BEGIN LISTED RECORDS

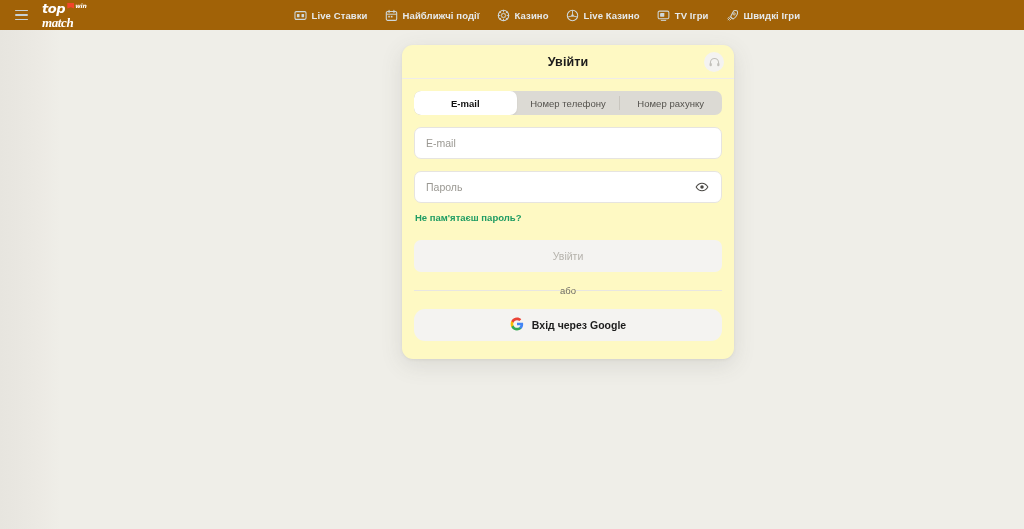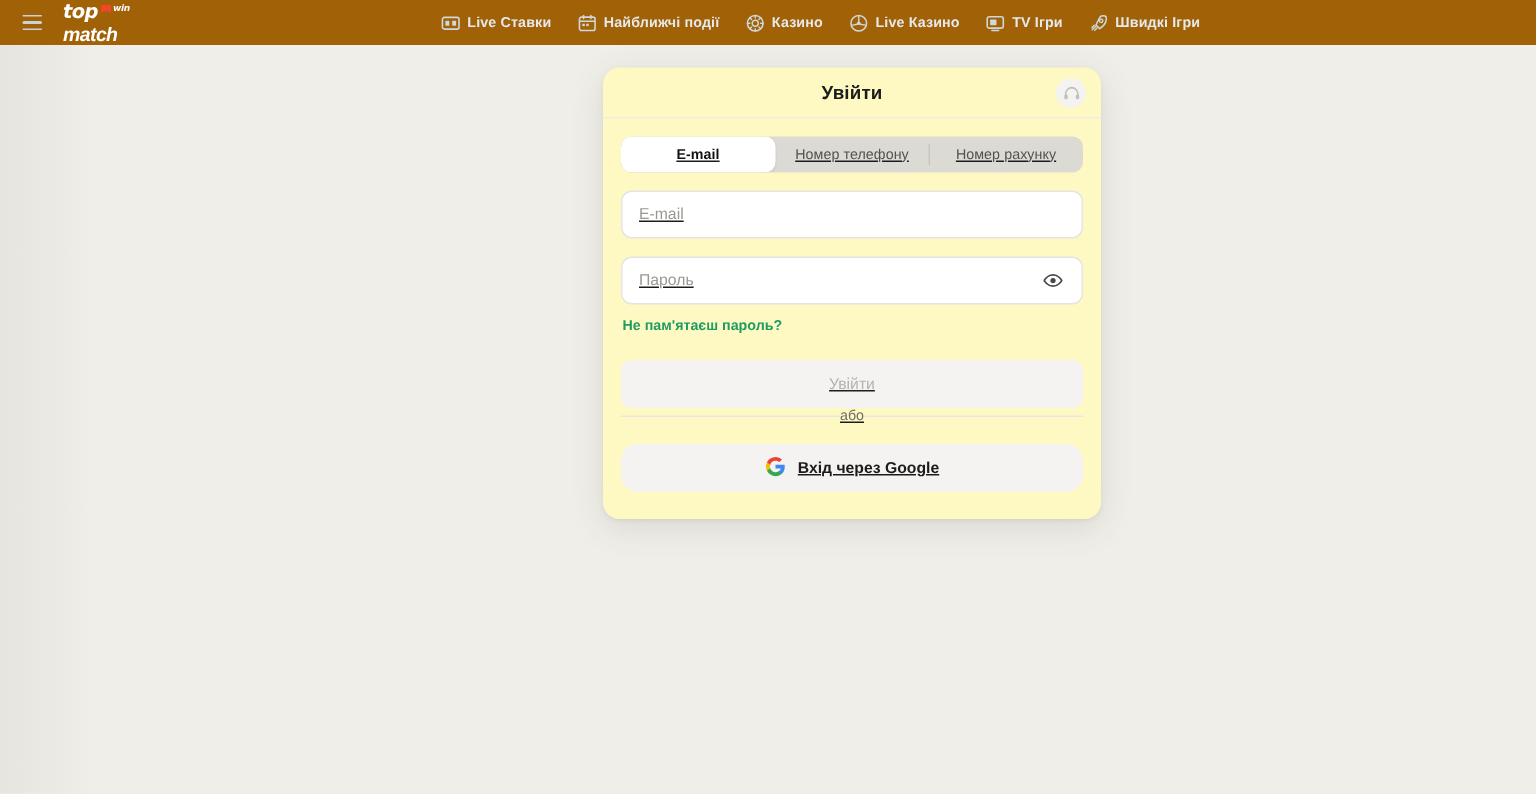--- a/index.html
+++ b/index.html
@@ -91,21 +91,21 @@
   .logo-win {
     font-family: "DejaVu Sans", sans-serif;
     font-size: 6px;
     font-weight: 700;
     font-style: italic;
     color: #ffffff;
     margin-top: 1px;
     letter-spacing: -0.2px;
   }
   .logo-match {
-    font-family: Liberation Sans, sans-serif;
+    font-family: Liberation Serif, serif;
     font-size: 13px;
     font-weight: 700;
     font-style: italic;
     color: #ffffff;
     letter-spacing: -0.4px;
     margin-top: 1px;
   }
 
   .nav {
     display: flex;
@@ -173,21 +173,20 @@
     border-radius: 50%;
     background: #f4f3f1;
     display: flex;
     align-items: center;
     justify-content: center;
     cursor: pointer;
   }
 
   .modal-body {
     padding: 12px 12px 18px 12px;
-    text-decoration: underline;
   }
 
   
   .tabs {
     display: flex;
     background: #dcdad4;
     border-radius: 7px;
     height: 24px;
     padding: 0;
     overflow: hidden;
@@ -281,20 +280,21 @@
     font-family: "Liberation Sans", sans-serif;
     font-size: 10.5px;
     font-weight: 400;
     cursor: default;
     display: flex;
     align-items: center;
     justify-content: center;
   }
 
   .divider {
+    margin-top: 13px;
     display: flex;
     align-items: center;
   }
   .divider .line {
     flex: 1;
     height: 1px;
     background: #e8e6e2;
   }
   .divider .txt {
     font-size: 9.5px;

END LISTED RECORDS

=== TASK TO CARRY OUT ===
Output exactly the lines between the one containing "height: 24px;" and the final line above, both inclusive.

=== SOLUTION FOR THIS TASK ===
     height: 24px;
     padding: 0;
     overflow: hidden;
@@ -281,20 +280,21 @@
     font-family: "Liberation Sans", sans-serif;
     font-size: 10.5px;
     font-weight: 400;
     cursor: default;
     display: flex;
     align-items: center;
     justify-content: center;
   }
 
   .divider {
+    margin-top: 13px;
     display: flex;
     align-items: center;
   }
   .divider .line {
     flex: 1;
     height: 1px;
     background: #e8e6e2;
   }
   .divider .txt {
     font-size: 9.5px;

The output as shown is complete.